不敵な笑みを浮かべるコリーナに真意を問おうとしたが教師が来たため大人しく席に座った。
「では、教科書の三十八ページから始める」
いつの時間でも眠気を誘う歴史学の授業だがマリエルにとっては好感度を上げるための手段に過ぎない。
熱心に板書を写していた。
特別クラスでは自習ばかりで授業態度も何も無かったが、このクラスではきちんと教科書を使って授業が行われる。

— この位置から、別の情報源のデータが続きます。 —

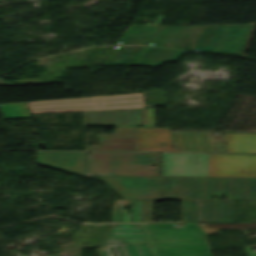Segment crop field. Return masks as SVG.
<instances>
[{"label": "crop field", "instance_id": "1", "mask_svg": "<svg viewBox=\"0 0 256 256\" xmlns=\"http://www.w3.org/2000/svg\"><path fill=\"white\" fill-rule=\"evenodd\" d=\"M204 26L206 27L198 38ZM251 26H160L151 45L185 51L147 47L138 65L160 66L165 62H174L183 52L189 50L242 55L244 43ZM197 38L198 40L196 41Z\"/></svg>", "mask_w": 256, "mask_h": 256}, {"label": "crop field", "instance_id": "2", "mask_svg": "<svg viewBox=\"0 0 256 256\" xmlns=\"http://www.w3.org/2000/svg\"><path fill=\"white\" fill-rule=\"evenodd\" d=\"M211 194L256 199V178L162 177V200L211 199Z\"/></svg>", "mask_w": 256, "mask_h": 256}, {"label": "crop field", "instance_id": "3", "mask_svg": "<svg viewBox=\"0 0 256 256\" xmlns=\"http://www.w3.org/2000/svg\"><path fill=\"white\" fill-rule=\"evenodd\" d=\"M135 125L156 127L154 108L86 112V126H116L114 135L96 134L87 150L135 151Z\"/></svg>", "mask_w": 256, "mask_h": 256}, {"label": "crop field", "instance_id": "4", "mask_svg": "<svg viewBox=\"0 0 256 256\" xmlns=\"http://www.w3.org/2000/svg\"><path fill=\"white\" fill-rule=\"evenodd\" d=\"M145 225L159 256H211L203 235L196 224Z\"/></svg>", "mask_w": 256, "mask_h": 256}, {"label": "crop field", "instance_id": "5", "mask_svg": "<svg viewBox=\"0 0 256 256\" xmlns=\"http://www.w3.org/2000/svg\"><path fill=\"white\" fill-rule=\"evenodd\" d=\"M137 131V150L224 151L219 133L169 132L167 128H137ZM171 139L177 149H173Z\"/></svg>", "mask_w": 256, "mask_h": 256}, {"label": "crop field", "instance_id": "6", "mask_svg": "<svg viewBox=\"0 0 256 256\" xmlns=\"http://www.w3.org/2000/svg\"><path fill=\"white\" fill-rule=\"evenodd\" d=\"M31 113L144 108L143 93L28 102Z\"/></svg>", "mask_w": 256, "mask_h": 256}, {"label": "crop field", "instance_id": "7", "mask_svg": "<svg viewBox=\"0 0 256 256\" xmlns=\"http://www.w3.org/2000/svg\"><path fill=\"white\" fill-rule=\"evenodd\" d=\"M151 164L157 167L151 169ZM87 172L160 176V153H88Z\"/></svg>", "mask_w": 256, "mask_h": 256}, {"label": "crop field", "instance_id": "8", "mask_svg": "<svg viewBox=\"0 0 256 256\" xmlns=\"http://www.w3.org/2000/svg\"><path fill=\"white\" fill-rule=\"evenodd\" d=\"M143 224H113L102 245V256H156L150 243L127 245L125 241H148Z\"/></svg>", "mask_w": 256, "mask_h": 256}, {"label": "crop field", "instance_id": "9", "mask_svg": "<svg viewBox=\"0 0 256 256\" xmlns=\"http://www.w3.org/2000/svg\"><path fill=\"white\" fill-rule=\"evenodd\" d=\"M200 201V221H195ZM183 223L232 222L233 200H182Z\"/></svg>", "mask_w": 256, "mask_h": 256}, {"label": "crop field", "instance_id": "10", "mask_svg": "<svg viewBox=\"0 0 256 256\" xmlns=\"http://www.w3.org/2000/svg\"><path fill=\"white\" fill-rule=\"evenodd\" d=\"M123 199L159 198V177L103 176Z\"/></svg>", "mask_w": 256, "mask_h": 256}, {"label": "crop field", "instance_id": "11", "mask_svg": "<svg viewBox=\"0 0 256 256\" xmlns=\"http://www.w3.org/2000/svg\"><path fill=\"white\" fill-rule=\"evenodd\" d=\"M208 176L256 177V156L209 155Z\"/></svg>", "mask_w": 256, "mask_h": 256}, {"label": "crop field", "instance_id": "12", "mask_svg": "<svg viewBox=\"0 0 256 256\" xmlns=\"http://www.w3.org/2000/svg\"><path fill=\"white\" fill-rule=\"evenodd\" d=\"M208 155L162 153L161 176H207Z\"/></svg>", "mask_w": 256, "mask_h": 256}, {"label": "crop field", "instance_id": "13", "mask_svg": "<svg viewBox=\"0 0 256 256\" xmlns=\"http://www.w3.org/2000/svg\"><path fill=\"white\" fill-rule=\"evenodd\" d=\"M37 161L41 165L63 171L85 175L86 158L81 152H38Z\"/></svg>", "mask_w": 256, "mask_h": 256}, {"label": "crop field", "instance_id": "14", "mask_svg": "<svg viewBox=\"0 0 256 256\" xmlns=\"http://www.w3.org/2000/svg\"><path fill=\"white\" fill-rule=\"evenodd\" d=\"M227 152L256 153V133H222Z\"/></svg>", "mask_w": 256, "mask_h": 256}, {"label": "crop field", "instance_id": "15", "mask_svg": "<svg viewBox=\"0 0 256 256\" xmlns=\"http://www.w3.org/2000/svg\"><path fill=\"white\" fill-rule=\"evenodd\" d=\"M145 46H118L104 65H135Z\"/></svg>", "mask_w": 256, "mask_h": 256}, {"label": "crop field", "instance_id": "16", "mask_svg": "<svg viewBox=\"0 0 256 256\" xmlns=\"http://www.w3.org/2000/svg\"><path fill=\"white\" fill-rule=\"evenodd\" d=\"M129 201H131V222H142L143 200H116L112 211L113 222H128V215L123 208Z\"/></svg>", "mask_w": 256, "mask_h": 256}, {"label": "crop field", "instance_id": "17", "mask_svg": "<svg viewBox=\"0 0 256 256\" xmlns=\"http://www.w3.org/2000/svg\"><path fill=\"white\" fill-rule=\"evenodd\" d=\"M157 26H130L119 44H148Z\"/></svg>", "mask_w": 256, "mask_h": 256}, {"label": "crop field", "instance_id": "18", "mask_svg": "<svg viewBox=\"0 0 256 256\" xmlns=\"http://www.w3.org/2000/svg\"><path fill=\"white\" fill-rule=\"evenodd\" d=\"M0 108L4 119L30 118L27 102L0 104Z\"/></svg>", "mask_w": 256, "mask_h": 256}, {"label": "crop field", "instance_id": "19", "mask_svg": "<svg viewBox=\"0 0 256 256\" xmlns=\"http://www.w3.org/2000/svg\"><path fill=\"white\" fill-rule=\"evenodd\" d=\"M145 222H150V200H145Z\"/></svg>", "mask_w": 256, "mask_h": 256}, {"label": "crop field", "instance_id": "20", "mask_svg": "<svg viewBox=\"0 0 256 256\" xmlns=\"http://www.w3.org/2000/svg\"><path fill=\"white\" fill-rule=\"evenodd\" d=\"M253 247H256V246H251V247H247V248H248L249 253H250L251 256H256V253L251 251V248H253Z\"/></svg>", "mask_w": 256, "mask_h": 256}]
</instances>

「この遺跡から発見された祭壇の役割について分かる者はいるか?」
「はい!」
「あぁ君は、この教室では見ない顔だな。名を」
「マリエルです」
「家名は?」
「ゴンゴニルドですけど」
「ではゴンゴニルド様」
たまたま目に入った一文に教師が問題に出した答えが載っていた。
ここで答えて頭の良いところを印象付けて攻略対象者たちに知ってもらおうと考えた。
ゲームでも攻略対象者のいないところで正解を出すと噂を聞いて会いに来てくれたりする。
「豊穣を祈るための祭壇とされています」
「うむ、間違いだ。現在では花びらの化石が多数見つかったことから葬送に使われていた可能性が高くなっている。出典は六十二世クラムスダ司教が見つけられた手記に記載があった。座りなさい」
「まっ待って。教科書には豊穣を祈るための祭壇となってるわ」
「教科書が常に正しいとは限らない。君も貴族令嬢ならば常に勉強するように、では続きを」
この歴史学の教師は一か月前に同じ授業をしてアンネワークに指摘を受けた。
あれから自分で調べ、それからはわざと授業で当てて間違いを訂正するということを繰り返している。

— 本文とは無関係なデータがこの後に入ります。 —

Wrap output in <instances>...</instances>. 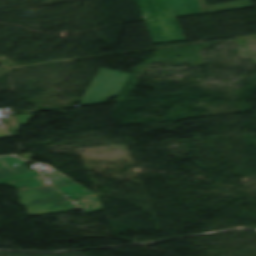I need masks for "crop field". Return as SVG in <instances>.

悔しそうに席に座ったマリエルの耳にひそひそとした笑い声が聞こえてきた。
「この話は有名ですのに知らないとは驚きですわね」
「仕方ありませんわ」
「そうそう最近まで学のない庶民でいらしたそうだから」
「そうですわね。学のない庶民ですものね」
「学のある庶民の方々は司教の演説をお聞きになっていたはずですもの」
どれもマリエルを嘲り見下す言葉だった。
声のする方を睨んで見るもどこ吹く風とばかりに無視される。
「・・・では、授業はここまで。資料を運ぶのに誰か手伝いを」
「ゴンゴニルド様がぜひお手伝いをと申しておりますわ」
「さすがですわぇ」
「ではゴンゴニルド様、この資料を第三歴史資料室へ運びなさい」
「へっ?」
いつの間にか手伝うことになっており断ることもできずに運ぶことになった。
頭の中には学校の見取り図は入っているが教室から第三歴史資料室となると棟を二つ越えた先にある。
授業と授業の間の休憩に行って帰って来れる距離ではない。
それでも生来の負けず嫌いな性格も災いして運ぶことになった。